## Instructions to follow
Lines from the one containing "left hip: (281, 352)" through the last line of the data are to be returned exactly, both ends included, minus any pictures.

##########

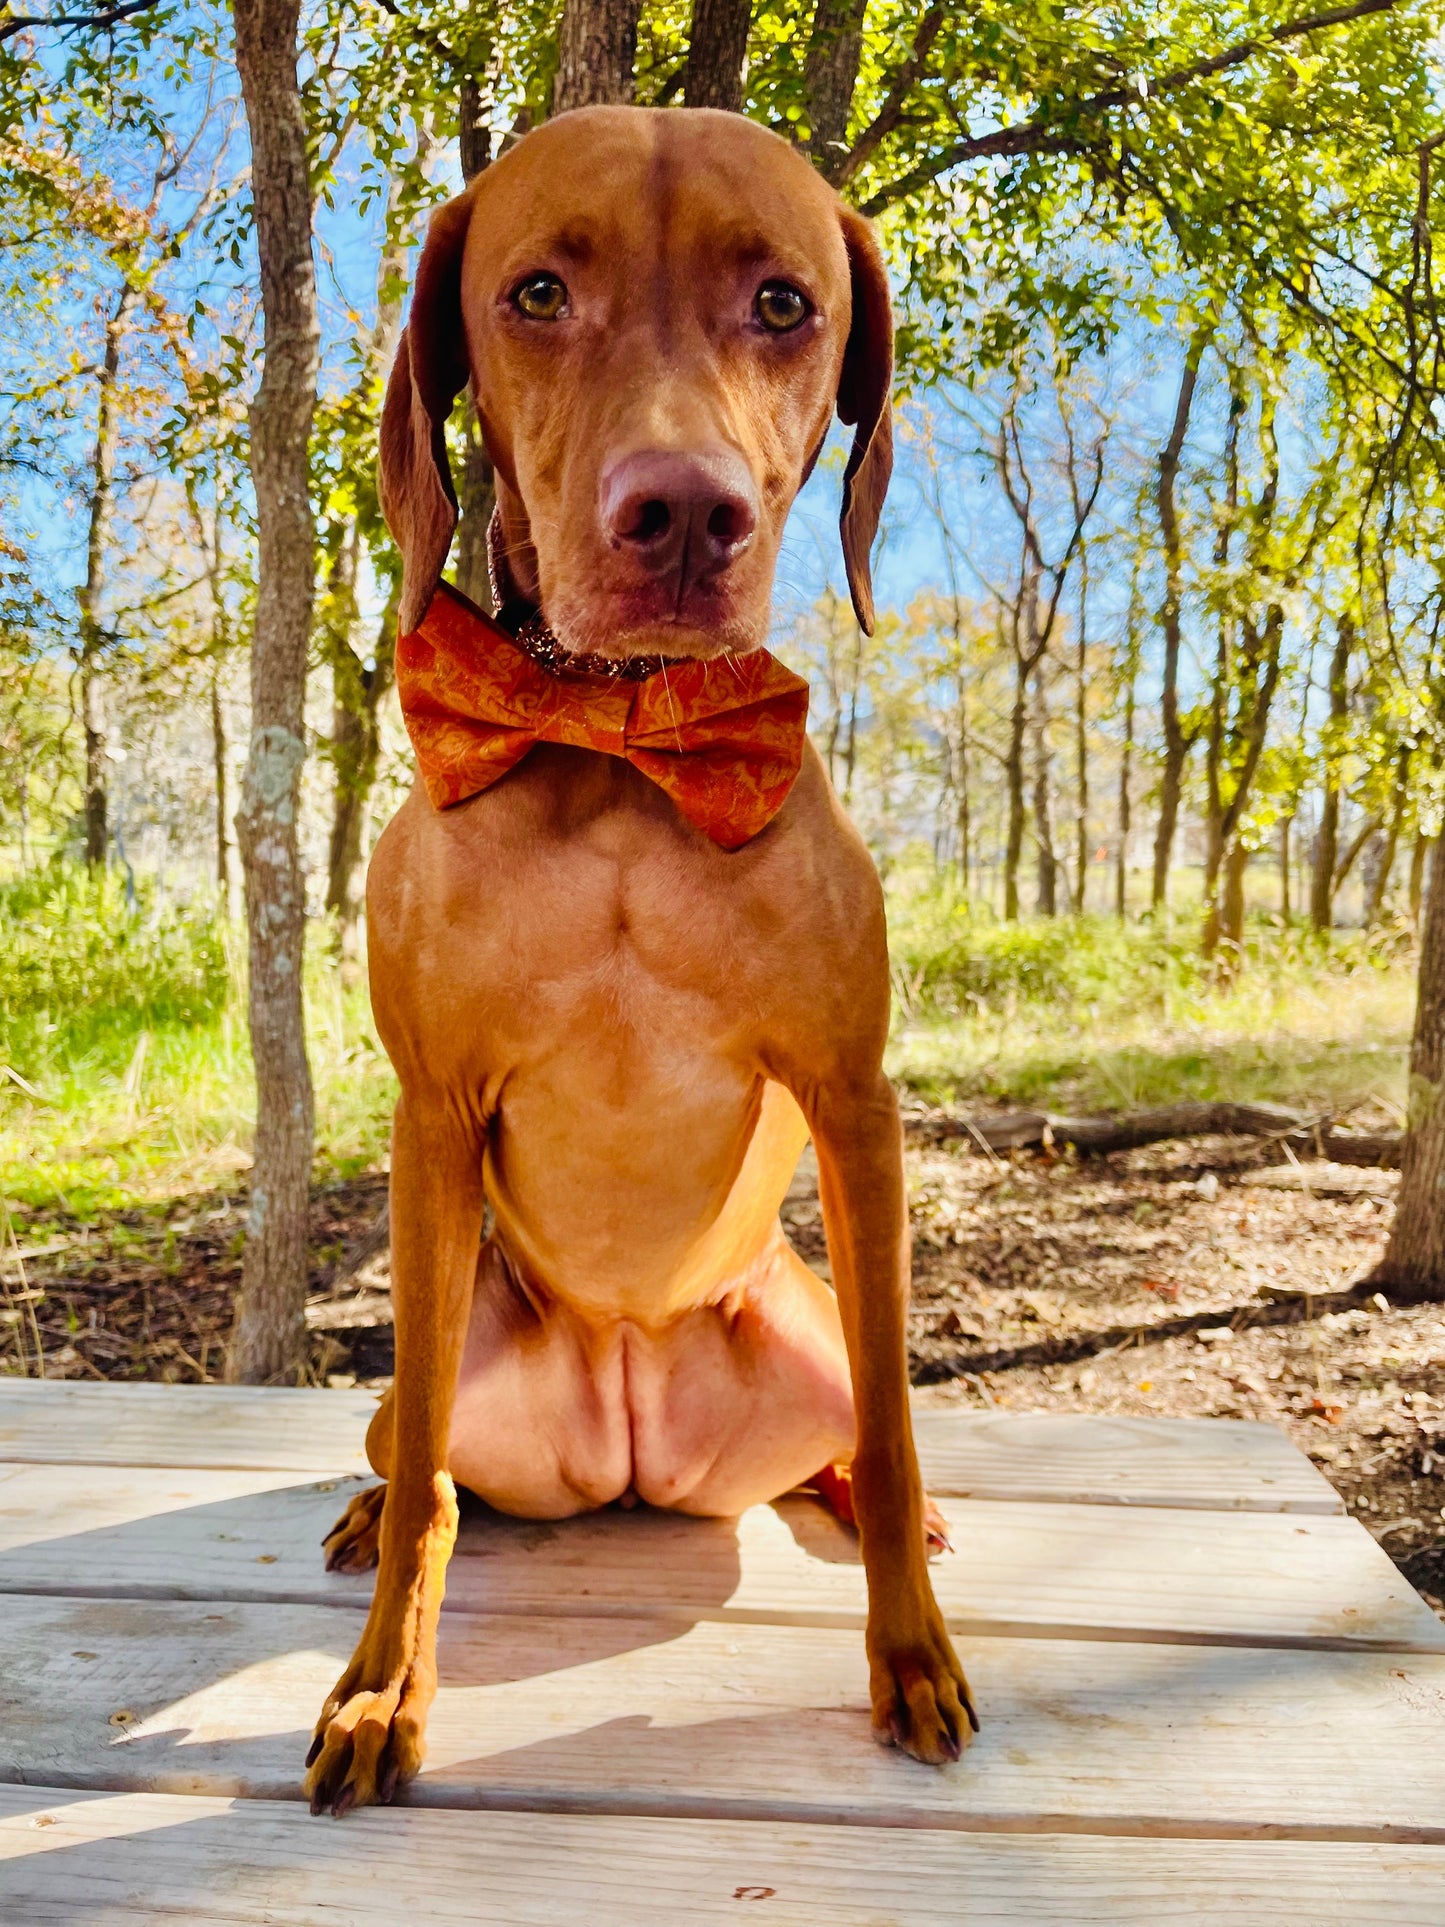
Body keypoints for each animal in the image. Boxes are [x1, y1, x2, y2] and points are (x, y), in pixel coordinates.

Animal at [310, 105, 978, 1819]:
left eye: (784, 304)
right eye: (538, 293)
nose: (681, 515)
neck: (619, 742)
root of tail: (629, 1435)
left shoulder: (854, 1101)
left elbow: (903, 1435)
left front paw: (912, 1650)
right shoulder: (430, 1114)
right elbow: (432, 1487)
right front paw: (382, 1685)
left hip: (813, 1343)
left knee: (864, 1431)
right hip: (440, 1346)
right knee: (416, 1451)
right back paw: (369, 1515)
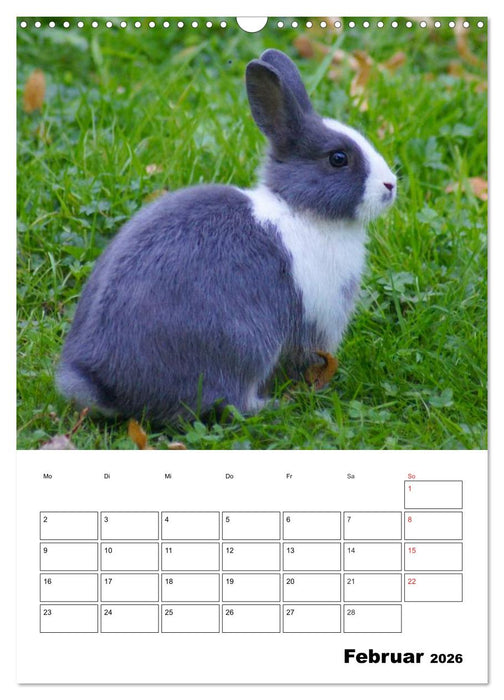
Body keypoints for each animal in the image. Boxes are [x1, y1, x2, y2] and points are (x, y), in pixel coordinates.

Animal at [56, 48, 396, 424]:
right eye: (338, 159)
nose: (390, 185)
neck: (299, 208)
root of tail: (108, 385)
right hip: (245, 346)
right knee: (233, 402)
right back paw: (275, 404)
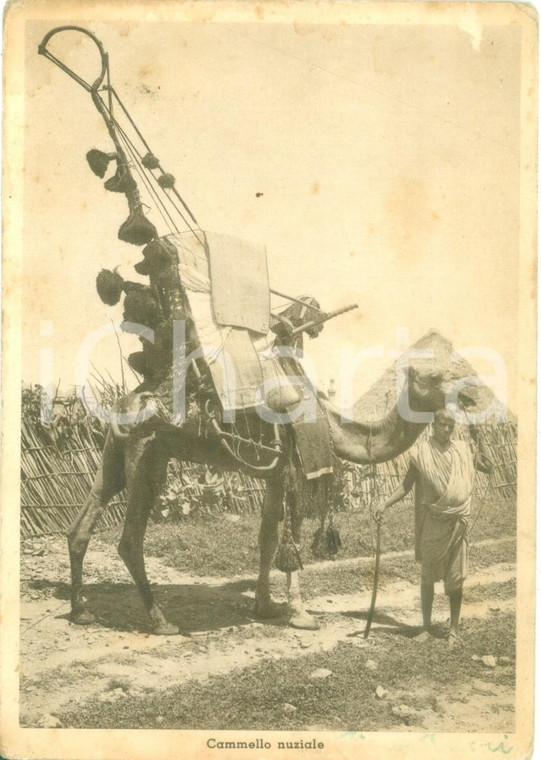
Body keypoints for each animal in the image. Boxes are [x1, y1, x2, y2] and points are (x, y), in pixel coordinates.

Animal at [66, 348, 464, 632]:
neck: (332, 424)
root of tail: (122, 405)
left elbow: (268, 537)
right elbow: (294, 536)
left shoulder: (274, 474)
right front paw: (300, 614)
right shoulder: (295, 468)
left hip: (115, 454)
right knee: (130, 540)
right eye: (435, 376)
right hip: (147, 455)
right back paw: (161, 620)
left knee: (82, 523)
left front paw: (265, 606)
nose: (469, 392)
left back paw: (80, 610)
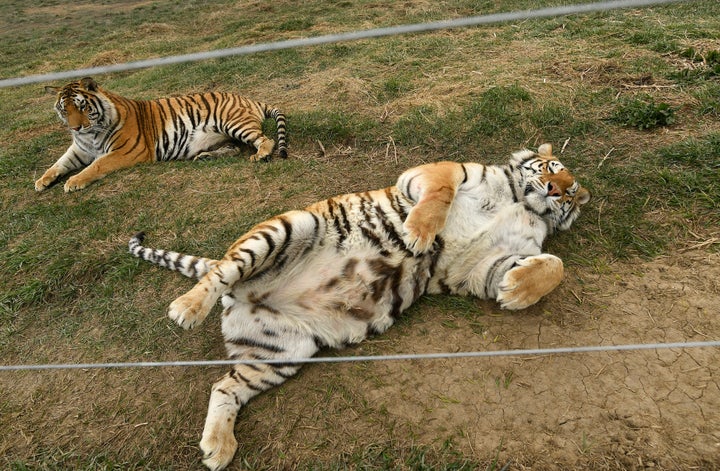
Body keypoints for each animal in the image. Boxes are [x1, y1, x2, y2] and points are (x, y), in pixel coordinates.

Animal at [34, 78, 286, 193]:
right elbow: (59, 163)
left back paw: (261, 155)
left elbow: (96, 165)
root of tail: (248, 99)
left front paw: (73, 182)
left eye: (83, 107)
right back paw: (205, 157)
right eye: (64, 110)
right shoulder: (79, 149)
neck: (90, 135)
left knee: (266, 139)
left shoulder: (126, 151)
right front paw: (42, 181)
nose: (75, 128)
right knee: (234, 148)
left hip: (233, 123)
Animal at [129, 144, 592, 471]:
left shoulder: (481, 264)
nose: (557, 190)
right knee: (221, 272)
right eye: (551, 169)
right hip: (288, 227)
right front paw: (419, 234)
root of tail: (241, 292)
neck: (521, 200)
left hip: (281, 352)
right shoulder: (436, 173)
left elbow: (554, 265)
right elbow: (439, 195)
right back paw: (186, 308)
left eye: (569, 192)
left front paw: (516, 291)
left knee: (223, 386)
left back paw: (218, 448)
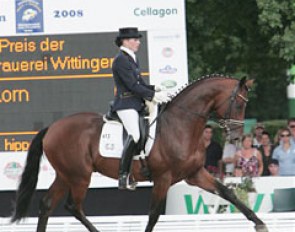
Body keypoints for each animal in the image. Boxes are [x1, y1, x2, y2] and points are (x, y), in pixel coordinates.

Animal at [11, 75, 268, 231]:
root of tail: (52, 127)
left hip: (66, 175)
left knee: (46, 204)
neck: (181, 124)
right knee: (73, 207)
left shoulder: (195, 174)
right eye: (239, 104)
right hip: (79, 176)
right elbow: (154, 214)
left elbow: (228, 193)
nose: (236, 138)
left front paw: (259, 223)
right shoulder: (163, 178)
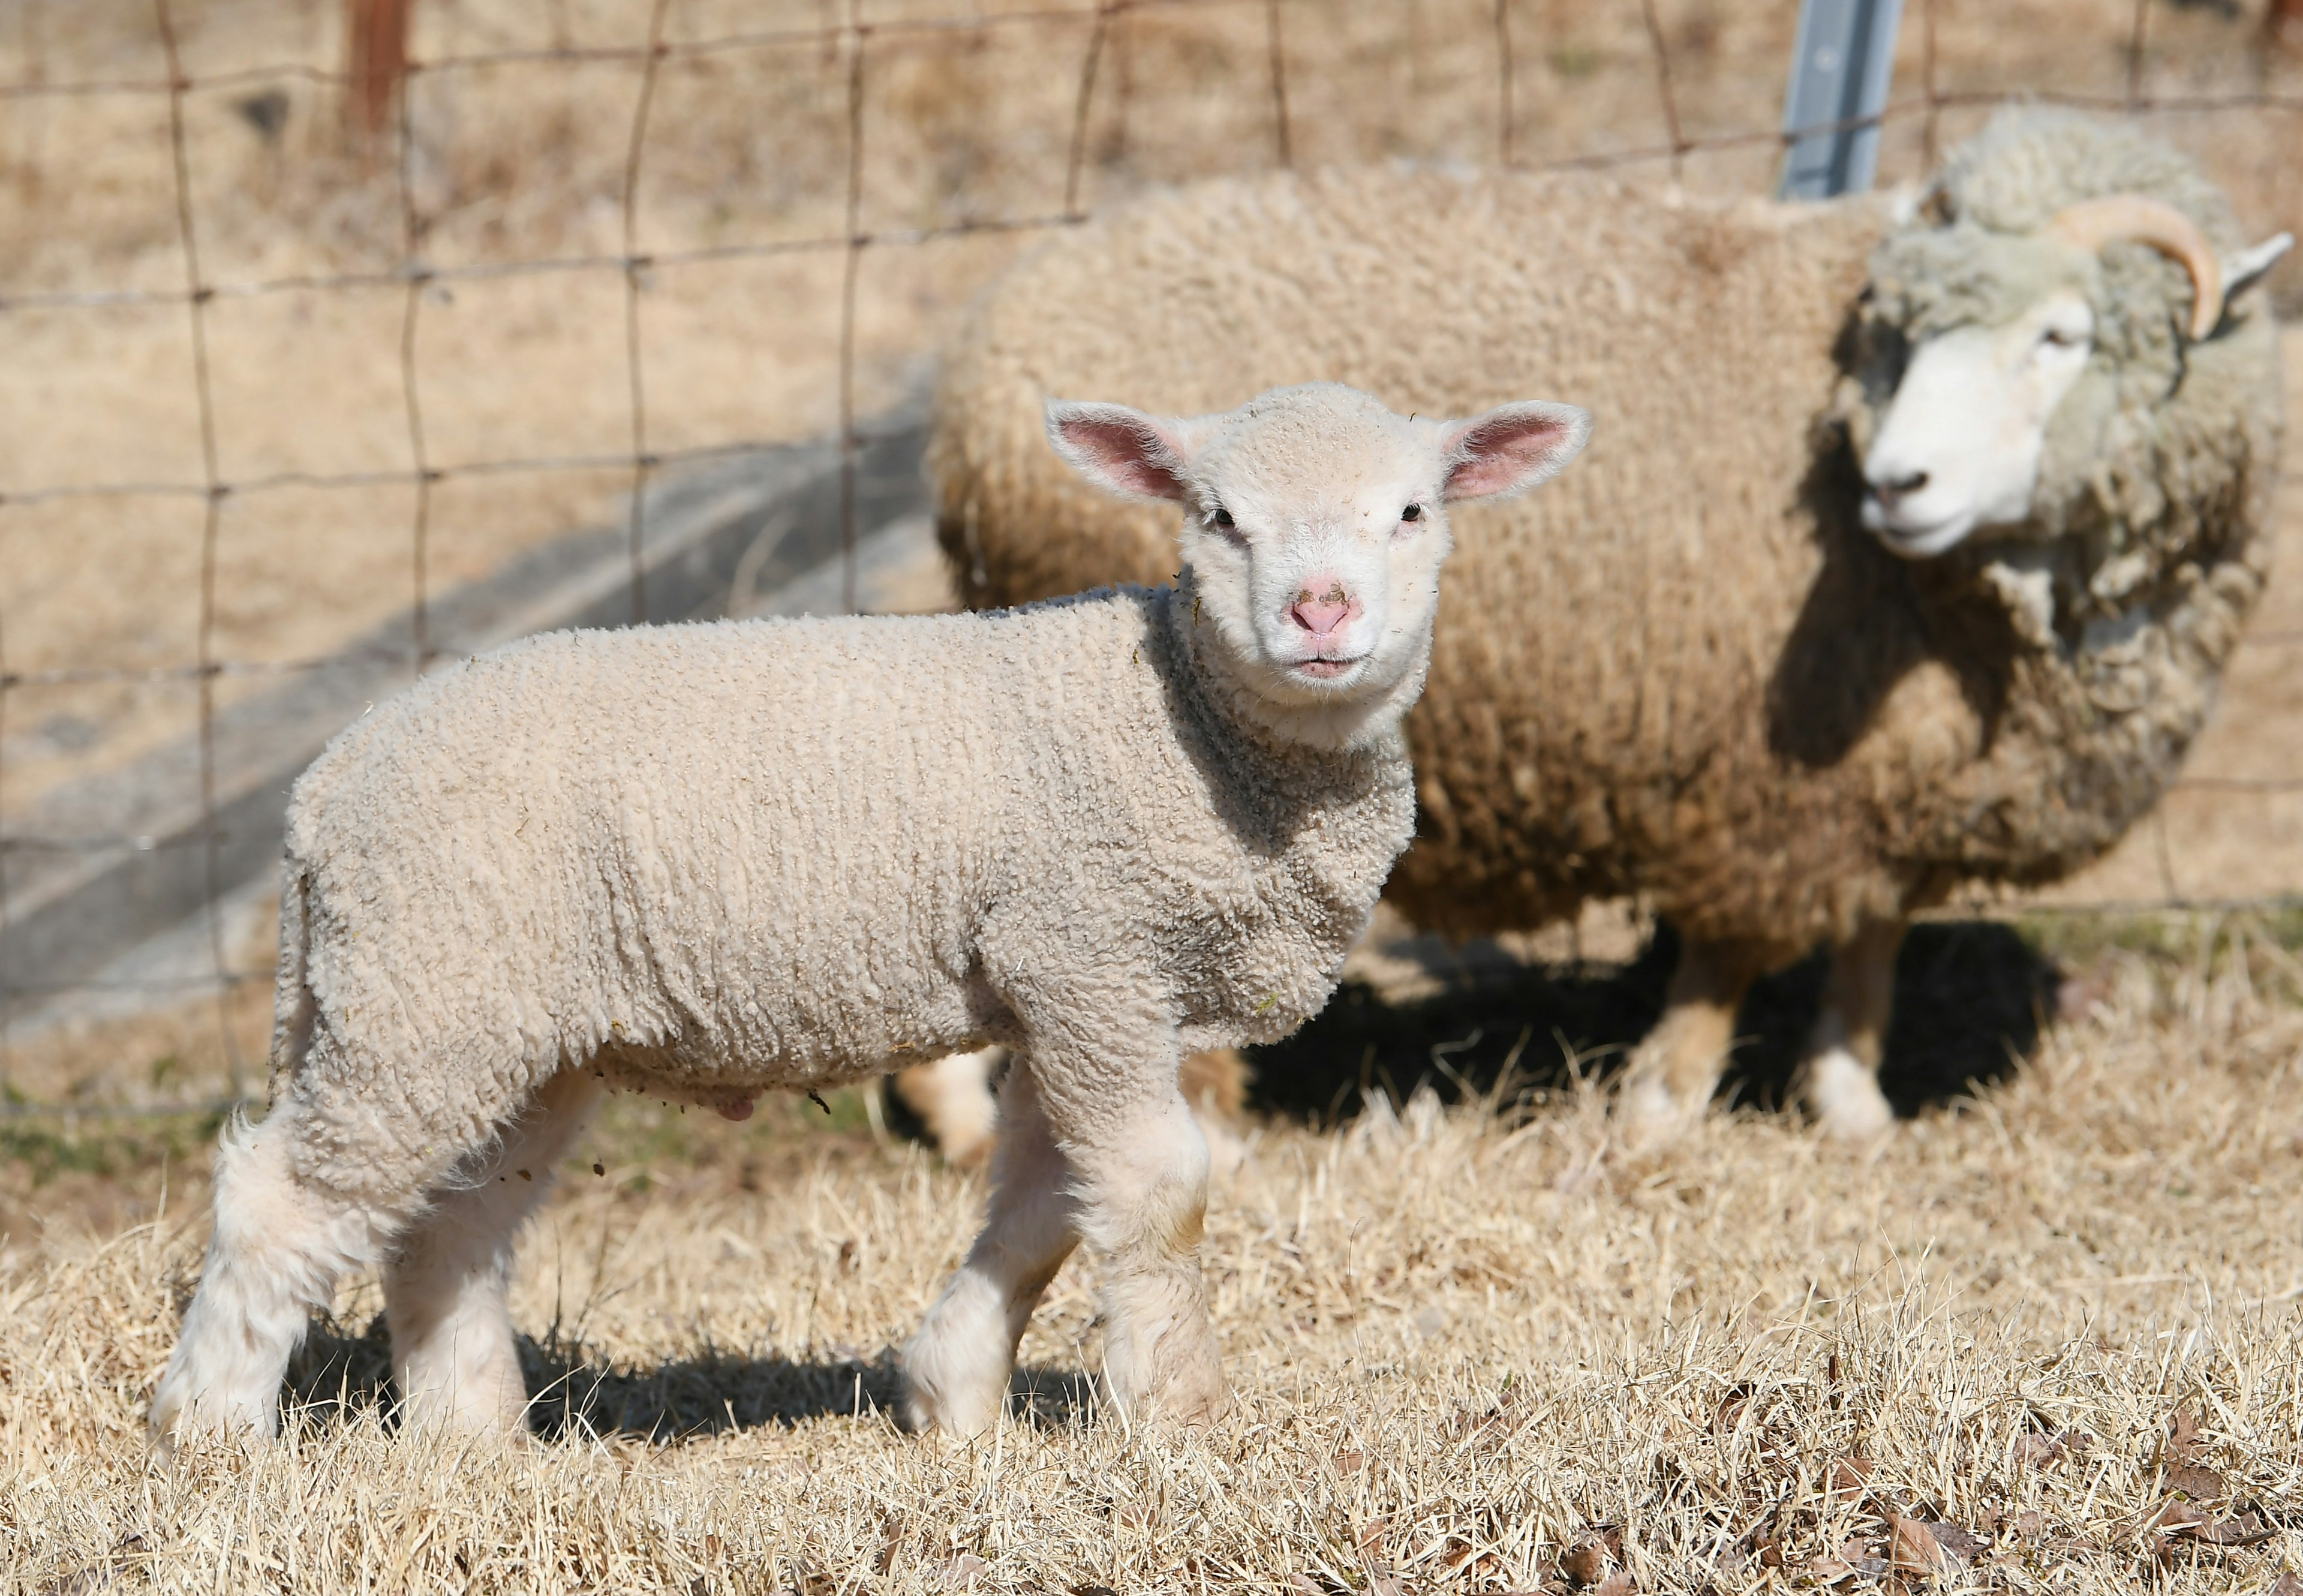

##########

## Problem solution
left hip: (281, 352)
right shoulder: (436, 173)
left elbow: (554, 265)
right elbow: (439, 195)
right back paw: (186, 308)
left eye: (569, 192)
left front paw: (516, 291)
left knee: (223, 386)
left back paw: (218, 448)
Body keypoints for each animal in the image. Boxes are [x1, y1, x2, y2] and points are (x, y), in pixel coordinates.

Animal at [11, 75, 268, 231]:
root of tail: (52, 127)
left hip: (66, 175)
left knee: (46, 204)
neck: (181, 124)
right knee: (73, 207)
left shoulder: (195, 174)
right eye: (239, 104)
right hip: (79, 176)
right elbow: (154, 214)
left elbow: (228, 193)
nose: (236, 138)
left front paw: (259, 223)
right shoulder: (163, 178)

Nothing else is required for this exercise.